Salah satu tulisan di dinding mengungkap bahwa pada 24 Juni 1982, di markas PBB di New York, Walikota Hiroshima Takeshi Araki berbicara tentang program menggalang solidaritas kota-kota untuk penghapusan total senjata nuklir. Wali Kota Hiroshima dan Nagasaki mengundang wali kota di seluruh dunia agar mendukung rencana ini. Jejaring ”Wali Kota untuk Perdamaian" pun berkembang menjadi jejaring dunia. Banyak negara dan kota menjadi anggota. Di Eropa tercatat 41 negara dan 3.365 kota. Di Asia, 39 negara dan 3.355 kota. Di Oceania, 19 negara dan 137 kota. Di Afrika, 49 negara dan 438 kota.

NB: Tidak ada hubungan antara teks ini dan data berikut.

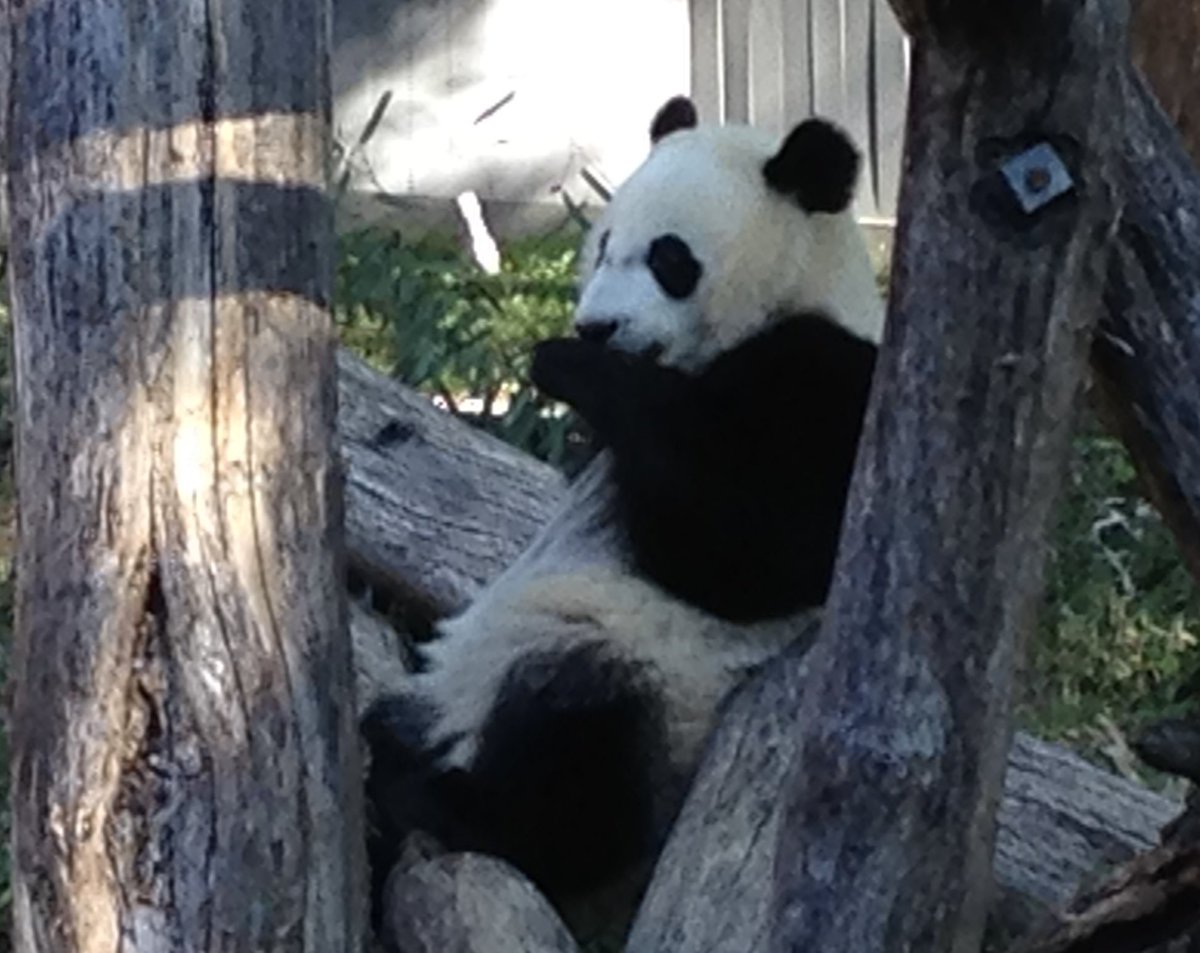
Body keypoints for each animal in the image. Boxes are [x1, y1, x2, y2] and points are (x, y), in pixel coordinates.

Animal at [363, 95, 885, 930]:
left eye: (670, 260)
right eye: (604, 245)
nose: (596, 326)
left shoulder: (831, 384)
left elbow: (754, 551)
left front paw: (568, 365)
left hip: (660, 684)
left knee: (581, 739)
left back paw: (451, 807)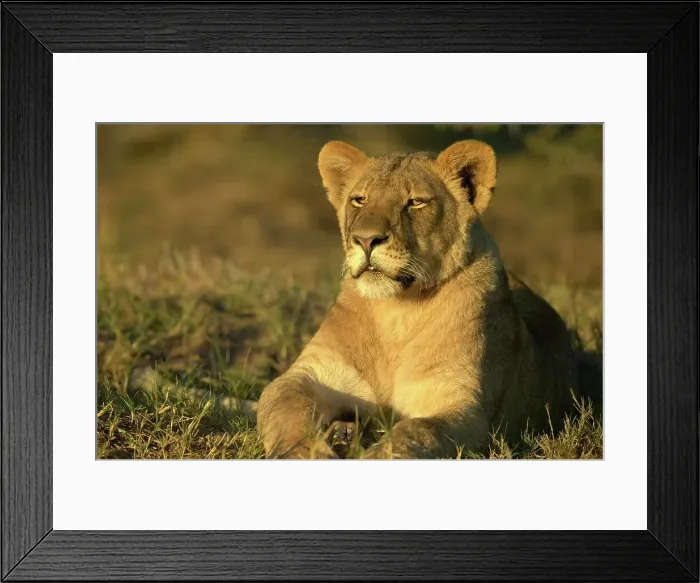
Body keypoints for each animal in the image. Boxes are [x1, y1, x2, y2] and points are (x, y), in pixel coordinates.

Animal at [256, 139, 580, 459]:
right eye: (359, 200)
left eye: (415, 202)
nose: (365, 239)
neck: (394, 313)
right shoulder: (309, 374)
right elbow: (284, 406)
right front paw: (302, 452)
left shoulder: (462, 403)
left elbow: (415, 431)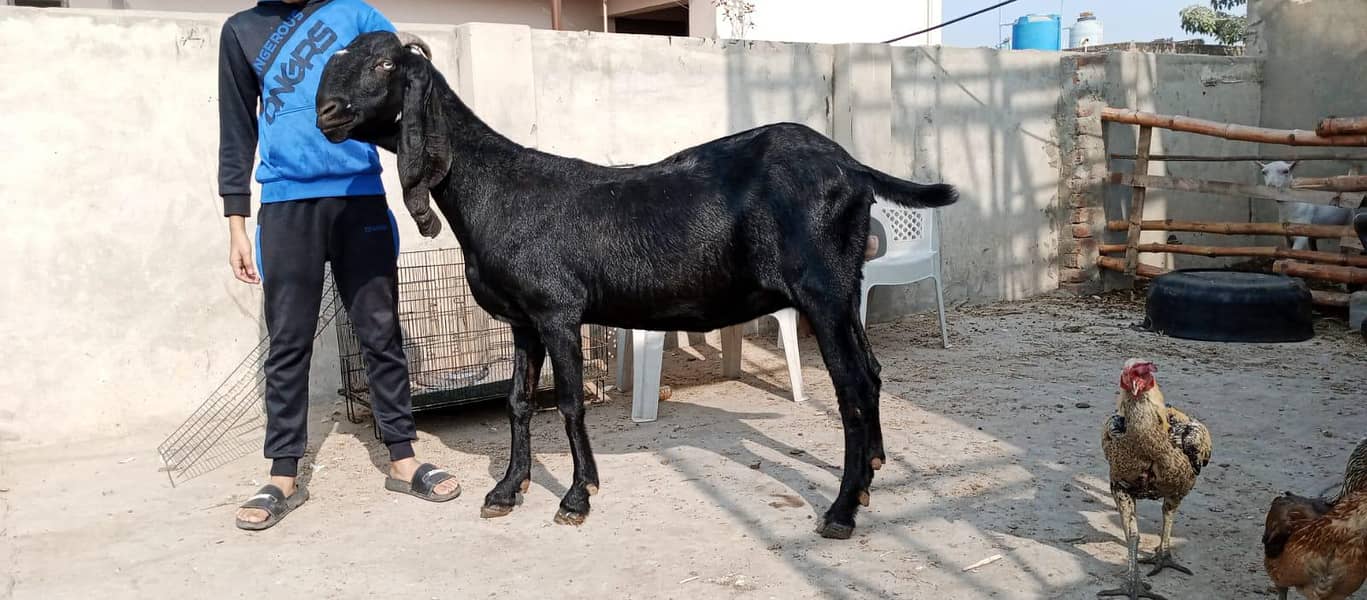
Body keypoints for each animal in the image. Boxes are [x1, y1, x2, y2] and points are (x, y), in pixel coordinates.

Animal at [315, 31, 958, 539]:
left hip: (822, 291)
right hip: (845, 288)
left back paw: (843, 509)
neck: (497, 187)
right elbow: (518, 402)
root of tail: (852, 166)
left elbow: (569, 403)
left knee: (852, 385)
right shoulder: (523, 320)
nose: (327, 112)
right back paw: (873, 470)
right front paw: (506, 491)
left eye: (385, 65)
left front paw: (577, 498)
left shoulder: (557, 311)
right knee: (871, 371)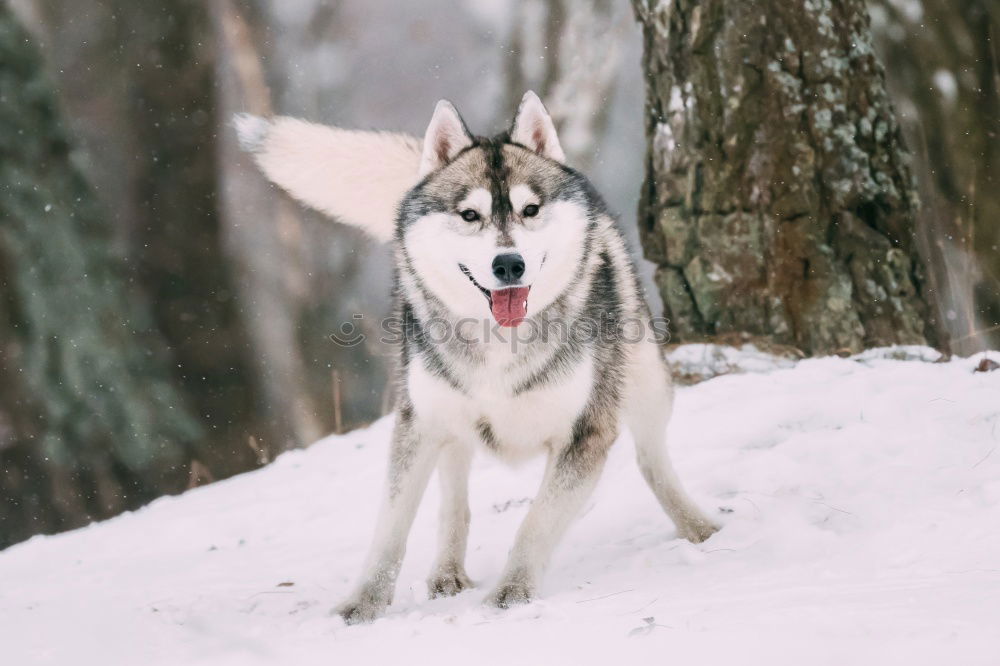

Pada peta Perjanjian Penghapusan Senjata Nuklir di museum ini saya melihat 97 negara anggota PBB telah menandatangani perjanjian itu dan 70 negara telah meratifikasinya, termasuk Thailand, Malaysia, Filipina, Timor Leste, Selandia Baru, Austria, Irlandia, Palestina, Afrika Selatan, Kazakhtan, dan Bolivia. Indonesia sudah menandatangani, tetapi belum meratifikasi.
Pasca Perang Pasifik, pemerintah Amerika Serikat dan Jepang menandatangani perjanjian keamanan. Saat ini 81 pangkalan militer Amerika Serikat beroperasi di Honshu, Kyushu, dan Okinawa.